Max von Pettenkofer Institute for Hygiene and Medical Microbiology, Ludwig Maximillians University, D-80336 Munich, Germany

* To whom correspondence should be addressed. Email: truelzsch{at}mvp.uni-muenchen.de.


   Abstract

Yersinia enterocolitica is a common cause of food borne gastrointestinal disease leading to self limiting diarrhea and mesenteric lymphadenitis. Occasionally focal abscess formation in liver and spleen is observed in certain predisposed patients (iron overload states such as hemochromatosis). In the oral mouse infection model yersiniae produce a similar disease with replication of yersiniae in the small intestine, invasion of Peyers patches and dissemination to liver and spleen. In these tissues and organs, yersiniae are known to replicate predominately extracellularly and to form microcolonies. By infecting mice orally with an equal mixture of green and red fluorescing Yersiniae (expressing green or red fluorescent protein) we could show for the first time that yersiniae produce exclusively monoclonal microcolonies in Peyers patches, liver and spleen indicating that single bacterium is sufficient to induce microcolony/microabscess formation in vivo. Furthermore we present evidence for the clonal invasion of Peyers patches from the small intestine.
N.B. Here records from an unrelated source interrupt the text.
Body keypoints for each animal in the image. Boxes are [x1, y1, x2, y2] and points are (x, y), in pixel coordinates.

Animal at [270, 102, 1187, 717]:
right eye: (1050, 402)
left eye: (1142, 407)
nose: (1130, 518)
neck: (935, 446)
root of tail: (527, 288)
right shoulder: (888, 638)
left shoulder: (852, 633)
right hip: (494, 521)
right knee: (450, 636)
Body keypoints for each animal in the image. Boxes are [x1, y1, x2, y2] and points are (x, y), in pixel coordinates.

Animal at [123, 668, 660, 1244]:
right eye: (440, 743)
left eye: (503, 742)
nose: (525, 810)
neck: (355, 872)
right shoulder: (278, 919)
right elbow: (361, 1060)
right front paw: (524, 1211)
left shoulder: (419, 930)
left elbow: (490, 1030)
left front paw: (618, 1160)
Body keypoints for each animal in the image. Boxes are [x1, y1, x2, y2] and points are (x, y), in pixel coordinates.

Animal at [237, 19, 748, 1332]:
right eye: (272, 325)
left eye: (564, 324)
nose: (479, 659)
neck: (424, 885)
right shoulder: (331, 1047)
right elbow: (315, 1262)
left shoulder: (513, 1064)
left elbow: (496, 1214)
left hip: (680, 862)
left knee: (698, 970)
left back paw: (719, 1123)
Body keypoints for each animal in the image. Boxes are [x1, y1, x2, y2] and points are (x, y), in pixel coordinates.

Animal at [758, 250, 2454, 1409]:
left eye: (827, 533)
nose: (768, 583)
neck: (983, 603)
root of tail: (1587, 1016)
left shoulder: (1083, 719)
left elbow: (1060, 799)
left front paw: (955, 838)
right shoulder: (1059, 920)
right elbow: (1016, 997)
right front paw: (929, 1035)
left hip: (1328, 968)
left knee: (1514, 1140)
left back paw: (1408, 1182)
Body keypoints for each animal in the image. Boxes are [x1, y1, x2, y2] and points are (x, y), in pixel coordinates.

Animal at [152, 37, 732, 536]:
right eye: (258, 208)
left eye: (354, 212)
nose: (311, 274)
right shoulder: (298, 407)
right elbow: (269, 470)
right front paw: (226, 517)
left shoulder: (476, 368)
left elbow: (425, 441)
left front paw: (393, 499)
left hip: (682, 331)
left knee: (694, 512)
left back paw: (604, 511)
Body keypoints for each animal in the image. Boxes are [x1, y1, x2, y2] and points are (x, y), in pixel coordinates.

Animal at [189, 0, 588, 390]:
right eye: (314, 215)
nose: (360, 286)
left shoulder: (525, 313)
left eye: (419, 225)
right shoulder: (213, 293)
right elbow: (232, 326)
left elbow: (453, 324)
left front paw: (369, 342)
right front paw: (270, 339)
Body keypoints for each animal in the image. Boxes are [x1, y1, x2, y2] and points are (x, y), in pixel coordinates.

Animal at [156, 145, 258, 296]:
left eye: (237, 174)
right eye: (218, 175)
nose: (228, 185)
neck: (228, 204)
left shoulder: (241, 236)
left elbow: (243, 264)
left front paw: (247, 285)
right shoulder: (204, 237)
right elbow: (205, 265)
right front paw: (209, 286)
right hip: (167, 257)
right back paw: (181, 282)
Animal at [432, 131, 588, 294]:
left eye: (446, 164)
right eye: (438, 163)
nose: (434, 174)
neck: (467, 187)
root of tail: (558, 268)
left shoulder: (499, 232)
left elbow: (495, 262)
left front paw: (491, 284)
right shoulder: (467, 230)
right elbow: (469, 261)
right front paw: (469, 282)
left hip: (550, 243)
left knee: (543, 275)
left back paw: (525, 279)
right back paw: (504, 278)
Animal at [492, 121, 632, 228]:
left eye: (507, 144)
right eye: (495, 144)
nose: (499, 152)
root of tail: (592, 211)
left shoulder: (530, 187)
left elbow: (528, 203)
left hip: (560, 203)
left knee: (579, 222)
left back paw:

The finding that only very few yersiniae are able to establish microcolonies in Peyers patches is due to both Yersinia specific and host specific factors. We demonstrate that yersiniae growing in the small intestinal lumen show strongly reduced levels of invasin, the most important early invasion factor for Peyers patches. Furthermore we show that the host severely restricts sequential microcolony formation in previously infected Peyers patches.